## About this task
Copy out the stretch of the items that opens with the line containing "left wrist: (232, 509, -10)" and closes with the line containing "left hip: (348, 535, -1)", swapping every "knee" for "knee joint" and changing nothing else.

## Extracted data
* * *

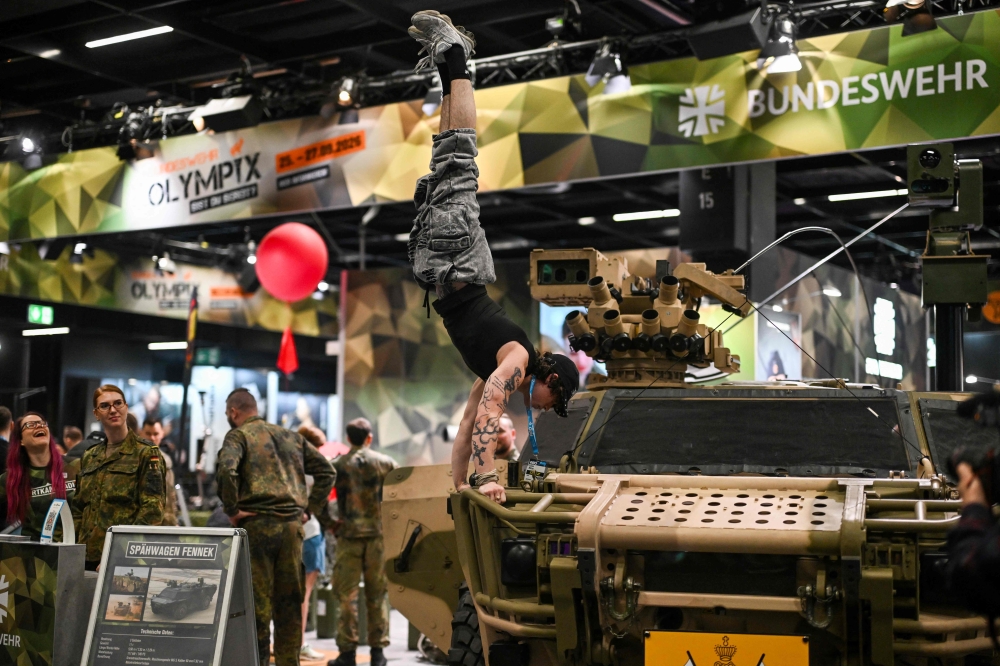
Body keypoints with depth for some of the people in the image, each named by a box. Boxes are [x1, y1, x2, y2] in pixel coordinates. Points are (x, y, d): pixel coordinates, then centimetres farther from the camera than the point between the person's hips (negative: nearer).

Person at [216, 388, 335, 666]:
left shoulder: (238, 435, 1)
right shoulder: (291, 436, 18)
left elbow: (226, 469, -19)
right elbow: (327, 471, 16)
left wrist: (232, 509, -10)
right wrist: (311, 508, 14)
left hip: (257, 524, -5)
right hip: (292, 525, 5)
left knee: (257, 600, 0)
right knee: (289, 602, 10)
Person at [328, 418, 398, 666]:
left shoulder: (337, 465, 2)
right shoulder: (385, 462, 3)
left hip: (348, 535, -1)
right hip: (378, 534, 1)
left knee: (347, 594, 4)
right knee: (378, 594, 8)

* * *

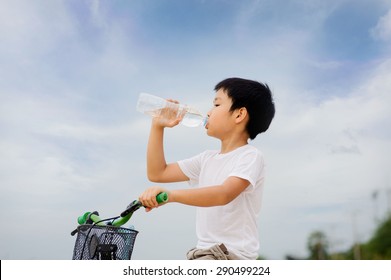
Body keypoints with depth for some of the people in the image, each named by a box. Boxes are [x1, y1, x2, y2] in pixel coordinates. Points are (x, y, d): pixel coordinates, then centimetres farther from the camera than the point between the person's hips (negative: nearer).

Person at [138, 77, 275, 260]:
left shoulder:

* * *

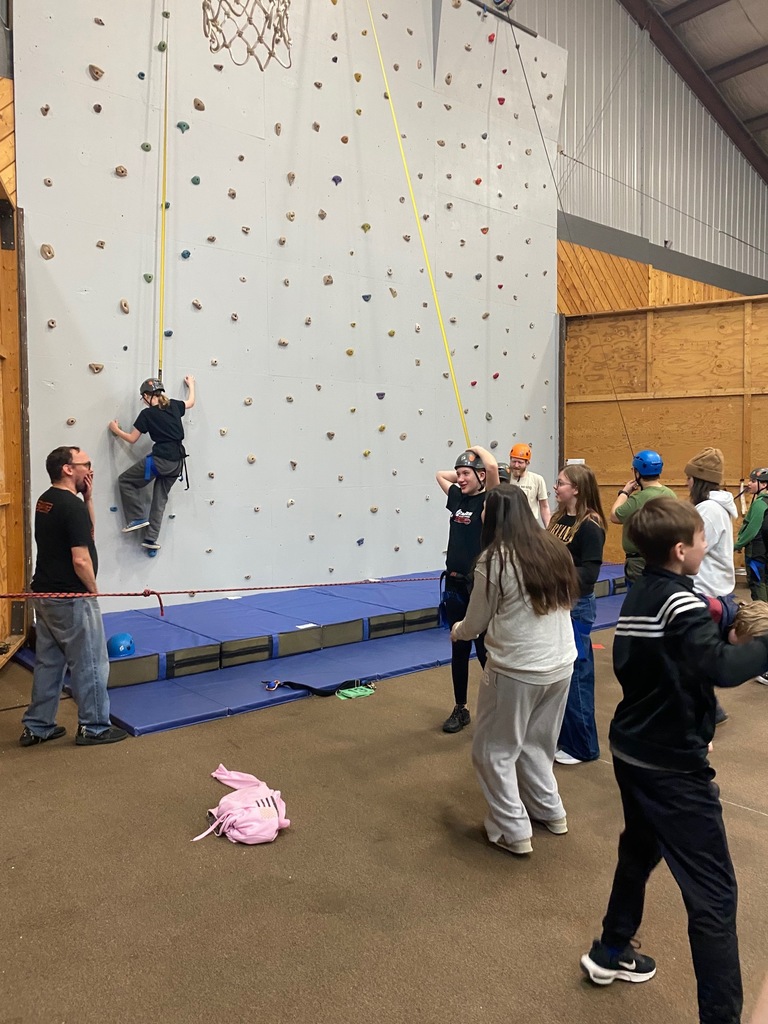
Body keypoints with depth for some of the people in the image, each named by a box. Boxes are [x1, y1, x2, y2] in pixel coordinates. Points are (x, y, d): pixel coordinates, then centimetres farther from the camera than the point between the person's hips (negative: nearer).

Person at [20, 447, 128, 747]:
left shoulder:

* * *

## Expected answer
left wrist: (232, 509, -10)
right wrist: (311, 508, 14)
left hip: (257, 524, -5)
right hip: (292, 525, 5)
left knee joint: (257, 600, 0)
right knee joint: (289, 602, 10)
Person at [328, 418, 398, 666]:
left shoulder: (337, 465, 2)
right shoulder: (385, 462, 3)
left hip: (348, 535, -1)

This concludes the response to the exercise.